La settimana scorsa, l’Espresso è stato pubblicato con una copertina, che definire “vomitevole” (riusando le parole di Macron) è dire poco. La copertina in questione ritrae, a sinistra, il sindacalista di colore e capo delle proteste scaturite dopo l’uccisione di Sacko a Rosarno, Aboubakar Soumahoro, ed a destra il Ministro dell’interno Matteo Salvini.

Lo scandalo è la scritta sotto che descrive Salvini come un “Non uomo” ed il sindacalista come Uomo.

Salvini ha risposto per le rime alla copertina, con un bel bacino su Twitter; subito dopo il direttore de “L’espresso” Marco Damilano ha rincarato la dose dichiarando: “giudichino gli elettori, il ministro è esperto di insulti”.
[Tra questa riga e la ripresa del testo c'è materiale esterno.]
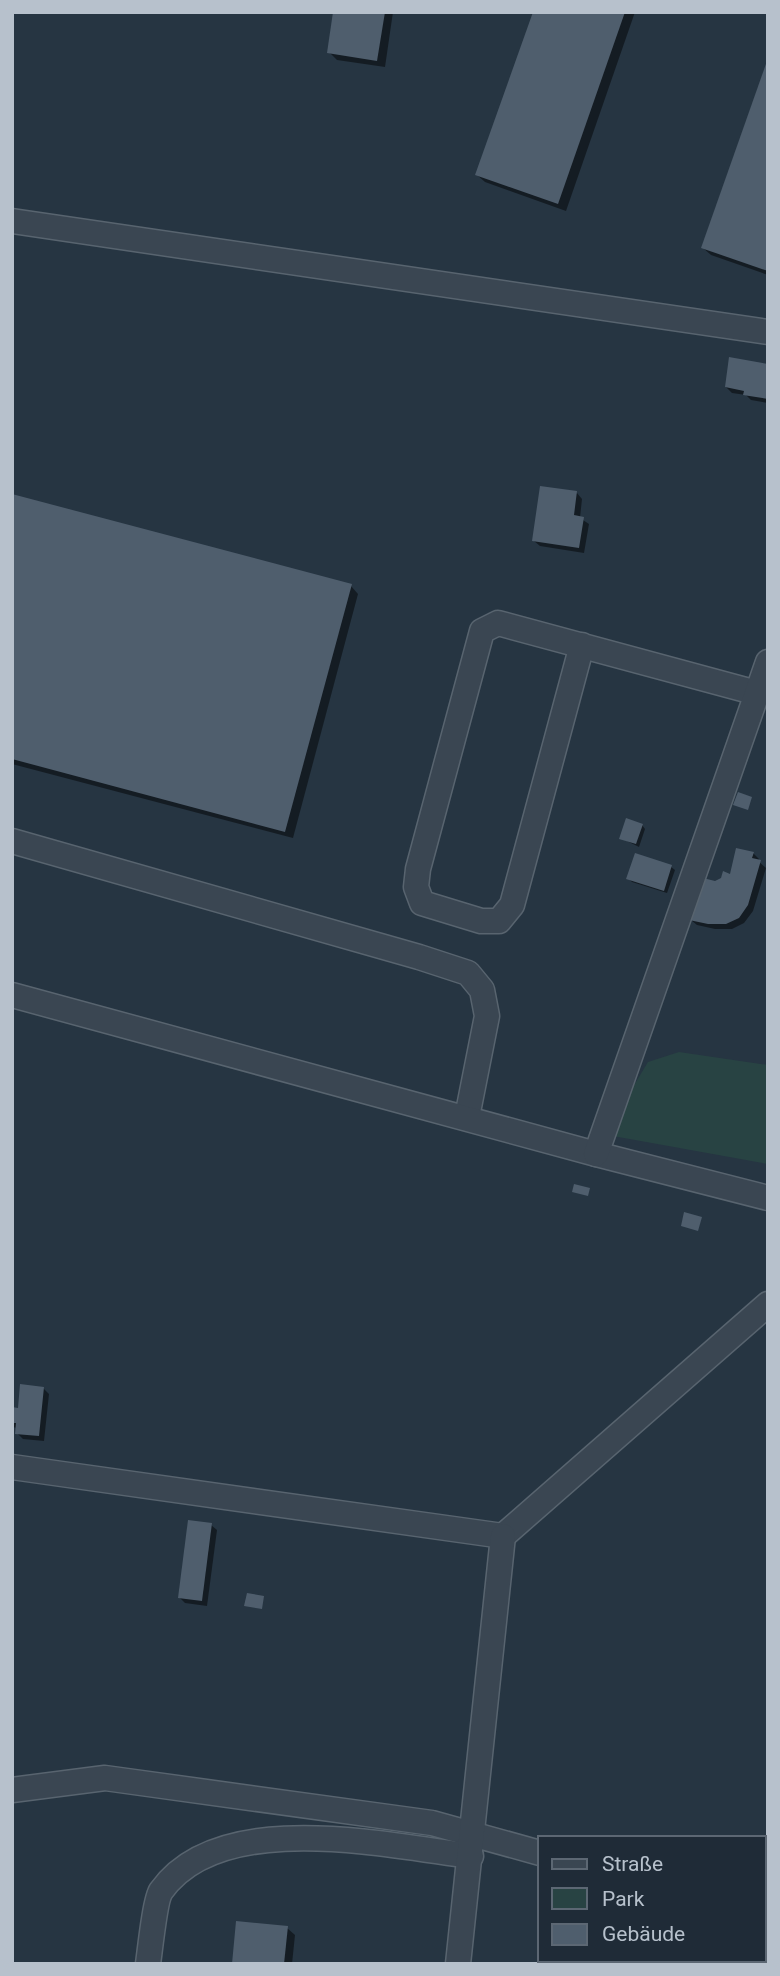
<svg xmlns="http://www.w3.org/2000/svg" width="780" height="1976" font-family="Roboto,sans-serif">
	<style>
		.green { fill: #284343 }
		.shadow { fill: #0007 }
		.building { fill: #4f5e6d }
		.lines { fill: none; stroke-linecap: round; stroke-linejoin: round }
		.minor-casing { stroke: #58646f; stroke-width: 27 }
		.minor { stroke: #3a4652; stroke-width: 24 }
	</style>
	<rect width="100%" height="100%" fill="#263542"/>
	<polygon class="green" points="679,1052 768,1065 768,1164 613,1136 630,1092 648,1062"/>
	<g class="shadow">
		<polygon points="335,12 393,12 385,67 337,60 329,52"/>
		<polygon points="535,12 635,12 566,211 485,182 477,175"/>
		<polygon points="768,65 768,275 711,255 703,248"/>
		<polygon points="768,366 768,403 751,400 746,395 732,393 726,387"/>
		<polygon points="577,493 582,499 580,518 589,524 584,553 540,546 534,541"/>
		<polygon points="12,496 351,586 358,594 293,838 12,764"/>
		<polygon points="642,825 645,829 639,847 621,838"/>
		<polygon points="753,853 759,859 758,861 766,868 753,911 744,923 732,929 715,929 697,925 691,920 716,883 731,876"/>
		<polygon points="636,855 671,867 675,870 667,893 632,882 628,878"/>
		<polygon points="43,1388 49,1394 44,1441 23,1439 17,1433 18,1428 12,1427 12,1409 19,1410"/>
		<polygon points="211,1525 217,1530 207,1606 185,1603 179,1597"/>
		<polygon points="287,1928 295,1935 292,1964 233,1964"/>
	</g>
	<g class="building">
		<polygon points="333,12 385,12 377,61 327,53"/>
		<polygon points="533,12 625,12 558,204 475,175"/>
		<polygon points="767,61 768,61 768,271 701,248"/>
		<polygon points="729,357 768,364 768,399 743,395 744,391 725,387"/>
		<polygon points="540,486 577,491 574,515 584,517 579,548 532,541"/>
		<polygon points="12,494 352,584 285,832 12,759"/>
		<polygon points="738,792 752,797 748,810 733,805"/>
		<polygon points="626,818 643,824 636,844 619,839"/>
		<polygon points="736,848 754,852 752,858 761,860 748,905 739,918 726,924 708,924 689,920 703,878 715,881 721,878 723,871 730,874"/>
		<polygon points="635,853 672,865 664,891 626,879"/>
		<polygon points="574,1184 590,1188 588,1196 572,1192"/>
		<polygon points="684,1212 702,1217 698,1231 681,1226"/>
		<polygon points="20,1384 44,1387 39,1436 15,1434 16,1423 12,1423 12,1407 18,1408"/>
		<polygon points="188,1520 212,1523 202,1601 178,1598"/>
		<polygon points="247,1593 264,1596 262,1609 244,1606"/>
		<polygon points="236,1921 288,1926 284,1964 232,1964"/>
	</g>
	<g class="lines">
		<g class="minor-casing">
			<g id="minor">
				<polyline points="12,221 768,332"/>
				<polyline points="582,645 512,905 499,921 481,921 422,903 416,887 418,869 482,631 498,623 757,693"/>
				<polyline points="12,841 419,957 468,973 482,990 487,1016 467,1117"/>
				<polyline points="12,995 596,1154 768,1198"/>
				<polyline points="596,1154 768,662"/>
				<polyline points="12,1467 503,1536 768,1304"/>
				<polyline points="12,1790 105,1778 432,1823 540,1853"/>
				<polyline points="764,1883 768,1883"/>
				<path d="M148 1964C150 1950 155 1900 161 1891 220 1808 385 1845 471 1856"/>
				<polyline points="458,1964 503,1536"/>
			</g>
		</g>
		<use href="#minor" class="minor"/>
	</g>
	<rect width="780" height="1976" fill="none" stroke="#b7c1cc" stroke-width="28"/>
	<rect x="538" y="1836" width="228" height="126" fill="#1f2b37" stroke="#5c6773" stroke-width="2"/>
	<rect x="552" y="1859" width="35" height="10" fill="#3a4652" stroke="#5c6773" stroke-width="2"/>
	<text x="602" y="1871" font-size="21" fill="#b7c1cc">Straße</text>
	<rect x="552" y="1888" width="35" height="21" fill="#284343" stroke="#5c6773" stroke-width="2"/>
	<text x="602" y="1906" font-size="21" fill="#b7c1cc">Park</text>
	<rect x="552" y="1924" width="35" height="21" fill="#4f5e6d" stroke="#5c6773" stroke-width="2"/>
	<text x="602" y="1941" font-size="21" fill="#b7c1cc">Gebäude</text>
</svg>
Va detto che questo non è modo di fare giornalismo, poiché oltre ad essere apertamente schierato contro una parte politica, è anche discriminazione nei confronti del Ministro. Poiché per la cosiddetta sinistra è moralmente vietato insultare un povero ragazzo di colore, però insultare i leghisti dalla mattina alla sera dicendogli le peggio cose è chic, è chic perché si insulta chi è contro l’accoglienza (poi andando a vedere i dati si nota come nelle zone ricche e di sinistra i clandestini non li si vogliono vedere neanche col binocolo), si insulta chi secondo loro è razzista (se razzismo è difendere gli italiani) ma non solo razzismo a questo ci si collega il sovranismo, l’ignoranza (perché sono intelligenti loro) il fascismo ed il “nazileghismo” (questa nuova idea mitologica).

Tralasciando la copertina che, ripeto, è vomitevole, è vergognoso come le televisioni abbiano reagito. Non una parola. Mettiamo caso che un giornale avesse fatto una copertina in cui esaltava il modus operandi di Salvini, e denigrava il sindacalista di colore: apriti cielo. Si sarebbero scatenati sinistri di tutto il mondo, il Vaticano, la Commissione Europea, le cooperative rosse, il PD, si sarebbero fatte pagine e pagine di giornali, ore e ore di dirette televisive, per non parlare del povero direttore che avrebbe scritto quel pezzo: sarebbe stato messo alla gogna pubblica. Mentre ora, neanche una parola, il buon Damilano è sempre lì, i talk parlano dell’inutile inchiesta romana, e di come farà il governo a trovare le coperture.

Questo è tutto parte di una mentalità di sinistra malata, una mentalità che vuole imporre l’orwelliano pensiero unico (poi dicono che noi leghisti non leggiamo i libri) della solidarietà sempre e comunque a qualsiasi costo. No, sbagliato, prima si aiutano quei 4 milioni di italiani che riescono a fatica a portare il pane a casa la sera, poi se ci rimangono tempo e soldi pensiamo al resto del mondo che soffre. Infine, tanto per farvi ricordare, l’Espresso è quel giornale che dal 5 marzo sta cercando i conti all’estero di Salvini e della Lega, dal 5 marzo a fine Giugno pare non abbia trovato ancora nulla. Ma è chiaro che non troveranno mai nulla.